--- WORK TO COMPLETE ---
Apart from the pictures, output all of the records exactly.

[Limb landmark coordinates]

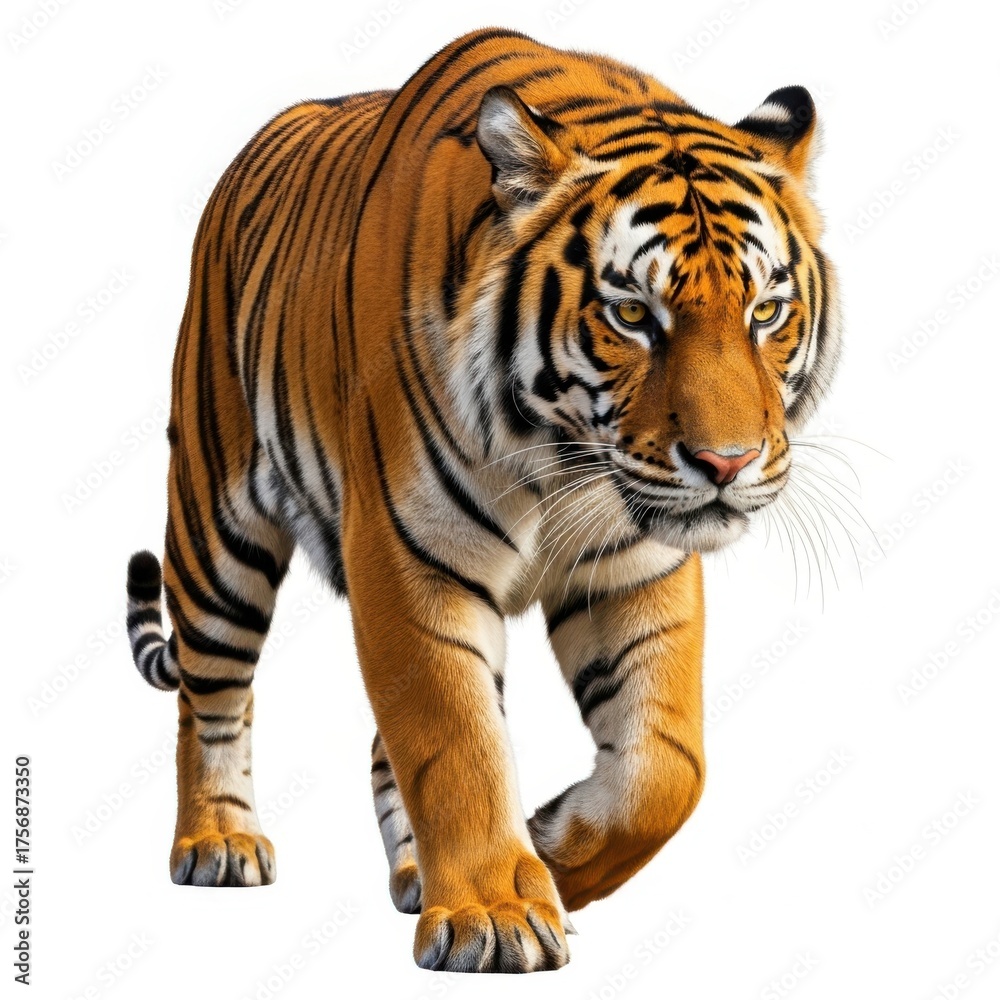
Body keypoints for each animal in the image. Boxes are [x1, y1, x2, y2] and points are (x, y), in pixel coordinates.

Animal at [124, 27, 840, 973]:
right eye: (631, 314)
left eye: (765, 311)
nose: (727, 463)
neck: (558, 455)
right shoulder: (409, 557)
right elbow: (456, 740)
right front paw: (495, 916)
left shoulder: (635, 567)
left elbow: (668, 764)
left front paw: (553, 850)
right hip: (216, 526)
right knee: (209, 694)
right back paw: (217, 843)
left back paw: (417, 874)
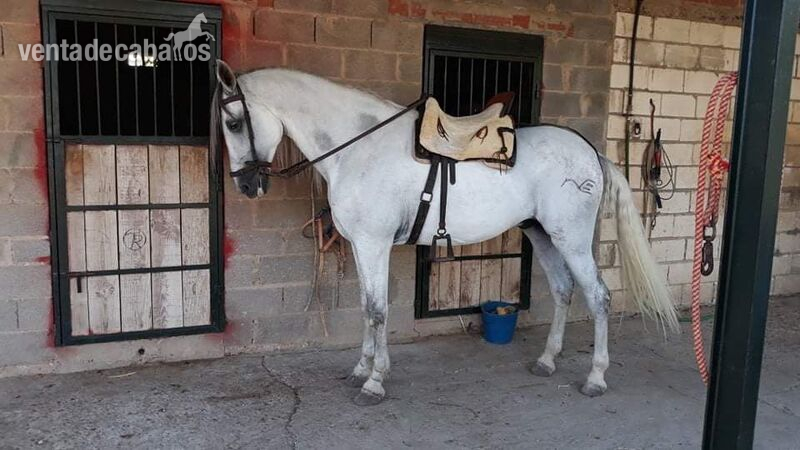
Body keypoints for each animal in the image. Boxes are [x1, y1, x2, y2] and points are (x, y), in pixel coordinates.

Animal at [210, 61, 679, 406]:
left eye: (232, 123)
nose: (246, 186)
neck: (358, 149)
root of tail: (590, 152)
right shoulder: (361, 246)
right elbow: (365, 307)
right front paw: (361, 369)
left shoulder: (374, 244)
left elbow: (377, 310)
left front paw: (375, 382)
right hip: (542, 234)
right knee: (564, 290)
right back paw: (547, 361)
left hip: (572, 238)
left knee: (598, 296)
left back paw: (595, 378)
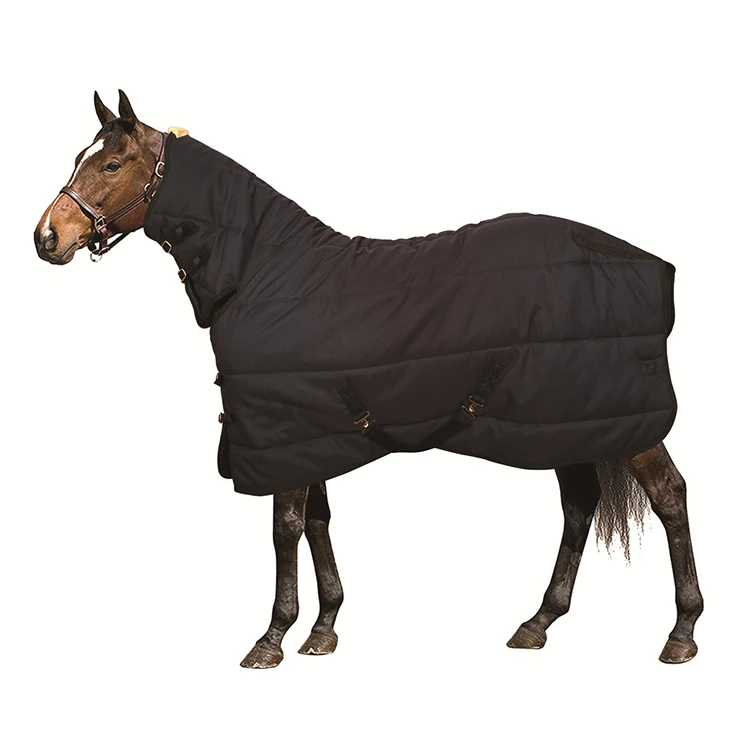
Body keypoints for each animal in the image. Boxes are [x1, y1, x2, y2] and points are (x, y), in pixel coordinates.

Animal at [34, 90, 703, 668]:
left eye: (111, 162)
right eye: (78, 158)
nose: (47, 237)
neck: (263, 271)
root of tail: (645, 261)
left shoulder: (282, 433)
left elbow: (285, 530)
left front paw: (271, 638)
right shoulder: (309, 433)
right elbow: (318, 523)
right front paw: (323, 628)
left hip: (623, 423)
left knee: (669, 496)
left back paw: (682, 632)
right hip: (567, 420)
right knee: (580, 505)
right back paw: (538, 622)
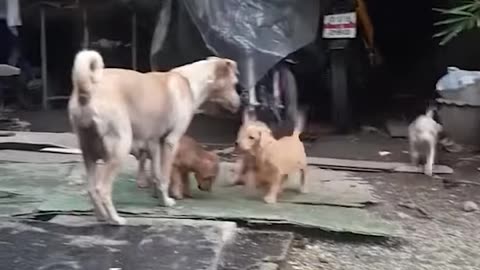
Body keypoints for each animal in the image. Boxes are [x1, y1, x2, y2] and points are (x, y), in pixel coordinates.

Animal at [67, 49, 240, 225]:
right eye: (234, 83)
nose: (239, 105)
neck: (188, 82)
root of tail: (86, 90)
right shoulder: (171, 141)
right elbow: (165, 177)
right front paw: (167, 201)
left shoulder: (156, 143)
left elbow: (157, 175)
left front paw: (161, 199)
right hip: (119, 149)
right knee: (101, 189)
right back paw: (115, 219)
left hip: (89, 152)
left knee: (91, 188)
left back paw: (101, 216)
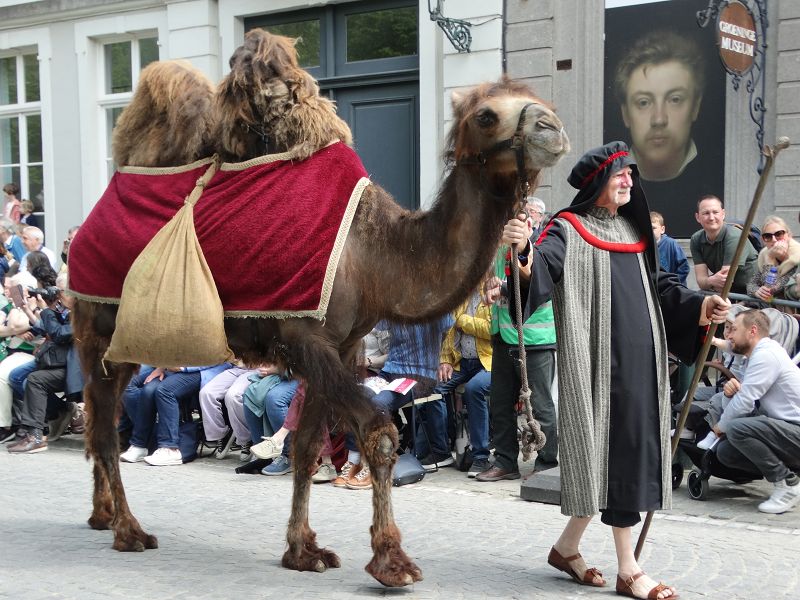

--- THE ANSWER ---
Body keypoints for each animal in the image. Boxes are [x1, y1, x2, y2] and points are (x, y), in pixel coordinates.

Animal at [124, 27, 840, 973]:
right eye: (631, 314)
left eye: (765, 311)
nose: (727, 463)
neck: (558, 455)
right shoulder: (409, 557)
right elbow: (456, 740)
right front paw: (495, 916)
left shoulder: (635, 567)
left elbow: (668, 764)
left front paw: (553, 850)
right hip: (216, 526)
right knee: (209, 694)
right back paw: (217, 843)
left back paw: (417, 874)
Body keypoints for each animal in the image. Boxes are [x1, y1, x2, y2] and points are (x, y), in pixel coordinates.

Animal at [210, 61, 679, 406]:
left eye: (232, 123)
nose: (246, 186)
neck: (358, 149)
root of tail: (590, 152)
right shoulder: (361, 246)
right elbow: (365, 307)
right front paw: (361, 369)
left shoulder: (374, 244)
left elbow: (377, 310)
left front paw: (375, 382)
right hip: (542, 234)
right knee: (564, 290)
right back paw: (547, 361)
left hip: (572, 238)
left knee: (598, 296)
left back paw: (595, 378)
Body keypoints for each animal in the image. Boxes are [x1, y1, x2, y2] and points are (x, y), in pixel coordinates.

Animal at [34, 90, 703, 668]:
left eye: (111, 162)
right eye: (78, 158)
nose: (47, 237)
neck: (263, 271)
root of tail: (645, 261)
left shoulder: (282, 433)
left elbow: (285, 530)
left front paw: (271, 638)
right shoulder: (309, 433)
right elbow: (318, 523)
right front paw: (323, 628)
left hip: (623, 423)
left knee: (669, 496)
left back paw: (682, 632)
right hip: (567, 420)
right knee: (580, 505)
right back paw: (538, 622)
Body keypoints for each animal in the image. Boxes are [x1, y1, x2, y2] and points are (x, y), in pixel coordinates.

Animal at [67, 49, 240, 225]:
right eye: (234, 83)
nose: (239, 105)
neck: (188, 82)
root of tail: (86, 90)
right shoulder: (171, 141)
right elbow: (165, 177)
right front paw: (167, 201)
left shoulder: (156, 143)
left elbow: (157, 175)
left front paw: (161, 199)
right hip: (119, 149)
right knee: (101, 189)
right back paw: (115, 219)
left hip: (89, 152)
left knee: (91, 188)
left back paw: (101, 216)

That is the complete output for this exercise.